One of the ten big rules of writing a good MRD is writing consistent requirements. Consistency within an MRD has two dimensions that are important to requirements – logical consistency and grammatical consistency. There is also the element of writing an MRD that is consistent with other documentation – external consistency.
The Big Rule of Writing Consistent Requirements
From our previous article, Writing Good Requirements – Big Ten Rules:
Pragmatic highlights that the requirement must be logically consistent with the other requirements in the document – no overlaps, no contradictions, no duplications. This is certainly the most important point of consistency.
There is also benefit to consistent writing in an MRD. We can use templates to provide a consistent framework, but more importantly the prose needs to be consistent. This consistency makes it easier on the readers.

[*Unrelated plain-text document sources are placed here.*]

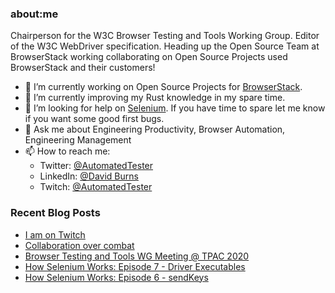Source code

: ### about:me

Chairperson for the W3C Browser Testing and Tools Working Group. Editor of the W3C WebDriver specification. Heading up the Open Source Team at BrowserStack working collaborating on Open Source Projects used BrowserStack and their customers!

- 🔭 I’m currently working on Open Source Projects for [BrowserStack](https://www.browserstack.com).
- 🌱 I’m currently improving my Rust knowledge in my spare time.
- 🤔 I’m looking for help on [Selenium](https://github.com/SeleniumHQ/selenium). If you have time to spare let me know if you want some good first bugs.
- 💬 Ask me about Engineering Productivity, Browser Automation, Engineering Management
- 📫 How to reach me:
  -  Twitter: [@AutomatedTester](https://twitter.com/automatedTester)
  -  LinkedIn: [@David Burns](https://www.linkedin.com/in/theautomatedtester/)
  - Twitch: [@AutomatedTester](https://twitch.tv/automatedtester)

### Recent Blog Posts
<!-- blog starts -->
* [I am on Twitch](https://www.theautomatedtester.co.uk/blog/2021/i-am-on-twitch/)
* [Collaboration over combat](https://www.theautomatedtester.co.uk/blog/2020/collaboration-over-combat/)
* [Browser Testing and Tools WG Meeting @ TPAC 2020](https://www.theautomatedtester.co.uk/blog/2020/webdriver-tpac-meeting-2020/)
* [How Selenium Works: Episode 7 - Driver Executables](https://www.theautomatedtester.co.uk/blog/2020/how-selenium-works-7-driver-executables/)
* [How Selenium Works: Episode 6 - sendKeys](https://www.theautomatedtester.co.uk/blog/2020/how-selenium-works-6-typing/)
<!-- blog ends -->


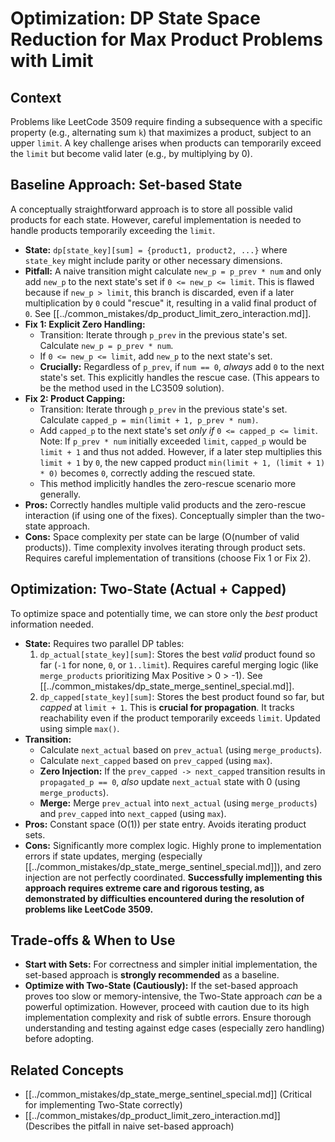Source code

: # Optimization: DP State Space Reduction for Max Product Problems with Limit

## Context

Problems like LeetCode 3509 require finding a subsequence with a specific property (e.g., alternating sum `k`) that maximizes a product, subject to an upper `limit`. A key challenge arises when products can temporarily exceed the `limit` but become valid later (e.g., by multiplying by 0).

## Baseline Approach: Set-based State

A conceptually straightforward approach is to store all possible valid products for each state. However, careful implementation is needed to handle products temporarily exceeding the `limit`.

*   **State:** `dp[state_key][sum] = {product1, product2, ...}` where `state_key` might include parity or other necessary dimensions.
*   **Pitfall:** A naive transition might calculate `new_p = p_prev * num` and only add `new_p` to the next state's set if `0 <= new_p <= limit`. This is flawed because if `new_p > limit`, this branch is discarded, even if a later multiplication by `0` could "rescue" it, resulting in a valid final product of `0`. See [[../common_mistakes/dp_product_limit_zero_interaction.md]].
*   **Fix 1: Explicit Zero Handling:**
    *   Transition: Iterate through `p_prev` in the previous state's set. Calculate `new_p = p_prev * num`.
    *   If `0 <= new_p <= limit`, add `new_p` to the next state's set.
    *   **Crucially:** Regardless of `p_prev`, if `num == 0`, *always* add `0` to the next state's set. This explicitly handles the rescue case. (This appears to be the method used in the LC3509 solution).
*   **Fix 2: Product Capping:**
    *   Transition: Iterate through `p_prev` in the previous state's set. Calculate `capped_p = min(limit + 1, p_prev * num)`.
    *   Add `capped_p` to the next state's set *only if* `0 <= capped_p <= limit`. Note: If `p_prev * num` initially exceeded `limit`, `capped_p` would be `limit + 1` and thus not added. However, if a later step multiplies this `limit + 1` by `0`, the new capped product `min(limit + 1, (limit + 1) * 0)` becomes `0`, correctly adding the rescued state.
    *   This method implicitly handles the zero-rescue scenario more generally.
*   **Pros:** Correctly handles multiple valid products and the zero-rescue interaction (if using one of the fixes). Conceptually simpler than the two-state approach.
*   **Cons:** Space complexity per state can be large (O(number of valid products)). Time complexity involves iterating through product sets. Requires careful implementation of transitions (choose Fix 1 or Fix 2).

## Optimization: Two-State (Actual + Capped)

To optimize space and potentially time, we can store only the *best* product information needed.

*   **State:** Requires two parallel DP tables:
    1.  `dp_actual[state_key][sum]`: Stores the best *valid* product found so far (`-1` for none, `0`, or `1..limit`). Requires careful merging logic (like `merge_products` prioritizing Max Positive > 0 > -1). See [[../common_mistakes/dp_state_merge_sentinel_special.md]].
    2.  `dp_capped[state_key][sum]`: Stores the best product found so far, but *capped* at `limit + 1`. This is **crucial for propagation**. It tracks reachability even if the product temporarily exceeds `limit`. Updated using simple `max()`.
*   **Transition:**
    *   Calculate `next_actual` based on `prev_actual` (using `merge_products`).
    *   Calculate `next_capped` based on `prev_capped` (using `max`).
    *   **Zero Injection:** If the `prev_capped -> next_capped` transition results in `propagated_p == 0`, *also* update `next_actual` state with 0 (using `merge_products`).
    *   **Merge:** Merge `prev_actual` into `next_actual` (using `merge_products`) and `prev_capped` into `next_capped` (using `max`).
*   **Pros:** Constant space (O(1)) per state entry. Avoids iterating product sets.
*   **Cons:** Significantly more complex logic. Highly prone to implementation errors if state updates, merging (especially [[../common_mistakes/dp_state_merge_sentinel_special.md]]), and zero injection are not perfectly coordinated. **Successfully implementing this approach requires extreme care and rigorous testing, as demonstrated by difficulties encountered during the resolution of problems like LeetCode 3509.**

## Trade-offs & When to Use

*   **Start with Sets:** For correctness and simpler initial implementation, the set-based approach is **strongly recommended** as a baseline.
*   **Optimize with Two-State (Cautiously):** If the set-based approach proves too slow or memory-intensive, the Two-State approach *can* be a powerful optimization. However, proceed with caution due to its high implementation complexity and risk of subtle errors. Ensure thorough understanding and testing against edge cases (especially zero handling) before adopting.

## Related Concepts
*   [[../common_mistakes/dp_state_merge_sentinel_special.md]] (Critical for implementing Two-State correctly)
*   [[../common_mistakes/dp_product_limit_zero_interaction.md]] (Describes the pitfall in naive set-based approach) 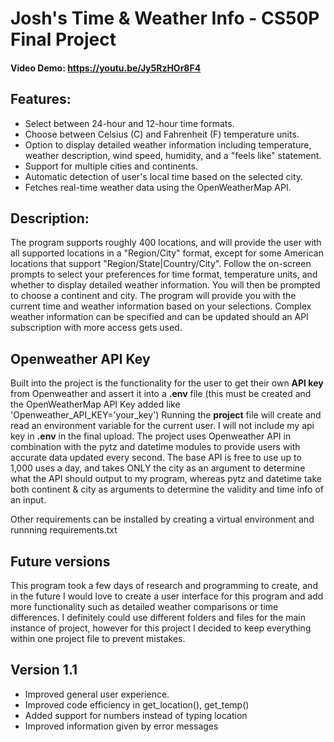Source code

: # Josh's Time & Weather Info - CS50P Final Project


#### Video Demo: <https://youtu.be/Jy5RzHOr8F4>

## Features:
- Select between 24-hour and 12-hour time formats.
- Choose between Celsius (C) and Fahrenheit (F) temperature units.
- Option to display detailed weather information including temperature, weather description, wind speed, humidity, and a "feels like" statement.
- Support for multiple cities and continents.
- Automatic detection of user's local time based on the selected city.
- Fetches real-time weather data using the OpenWeatherMap API.

## Description: 
The program supports roughly 400 locations, and will provide the user with all supported locations in a "Region/City" format, except for some American locations that support "Region/State|Country/City". Follow the on-screen prompts to select your preferences for time format, temperature units, and whether to display detailed weather information. You will then be prompted to choose a continent and city. The program will provide you with the current time and weather information based on your selections.
Complex weather information can be specified and can be updated should an API subscription with more access gets used.


## Openweather API Key
Built into the project is the functionality for the user to get their own **API key** from Openweather and assert it into a **.env** file (this must be created and the OpenWeatherMap API Key added like 'Openweather_API_KEY='your_key') Running the **project** file will create and read an environment variable for the current user. I will not include my api key in **.env** in the final upload.
The project uses Openweather API in combination with the pytz and datetime modules to provide users with accurate data updated every second. The base API is free to use up to 1,000 uses a day, and takes ONLY the city as an argument to determine what the API should output to my program, whereas pytz and datetime take both continent & city as arguments to determine the validity and time info of an input.

Other requirements can be installed by creating a virtual environment and runnning requirements.txt

## Future versions
This program took a few days of research and programming to create, and in the future I would love to create a user interface for this program and add more functionality such as detailed weather comparisons or time differences. I definitely could use different folders and files for the main instance of project, however for this project I decided to keep everything within one project file to prevent mistakes.

## Version 1.1
- Improved general user experience.
- Improved code efficiency in get_location(), get_temp()
- Added support for numbers instead of typing location
- Improved information given by error messages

Logical consistency within an MRD requires us to pay attention to what we’re writing. Applying the big rule of atomicity (one market requirement per written requirement) simplifies this quite a bit. The biggest source of duplication comes from writing requirements that involve involve two related ideas. The duplication is obvious when we find it, but with very large systems (and documents) it can be easy to overlook.
Avoiding contradictions can be harder. We might write mutually exclusive requirements, or requirements that are independently attainable, but that neither can be realistically attained if they are both implemented. For example, we could write a requirement that specifies near instantaneous search results, and we could write a requirement to include insanely large amounts of data (like the call logs for all customers of a telecom provider for all time). While this is possible, it might not be attainable for our team, who could easily implement a relatively innefficient search algorithm, or who could set up a very large data store.
Use of templates can provide a way to make individual requirements consumable. They also help with the learning curve of people who regularly read the MRD – they set expectations, and when followed, make scanning of the documents more efficient. The problem with templates is that not every requirement fits the same mold, and it can be cumbersome to squeeze the requirements into a stock format.
An MRD is one document in the flow of requirements from market needs to product. Often, an MRD is used to drive the creation of a PRD, and it captures a vision for the product and explanation of the relevant market research and how it applies to creating our product. Occasionally, only one of the MRD / PRD documents is created. Either a Software requirements specification (SRS) is created directly from the MRD, or the PRD is created in conjunction with other strategic documents (vision, roadmap, market research). Different companies use different approaches, and there isn’t a generic best answer.
Regardless of the mix of documents we use, the documents exist to support each other. Each document is a targeted expansion of the higher-level document. We need to make sure we write each document at the same level of detail, and each supporting requirement at a level of detail “one step” beyond the requirement it supports.
This approach allows readers to know where to find the big picture view, and where to find the devil in the details.
We have to make sure we don’t contradict ourselves logically. We need to manage the level of detail that we use consistently within and across documents. And templates can help us with using a consistent structure within a document.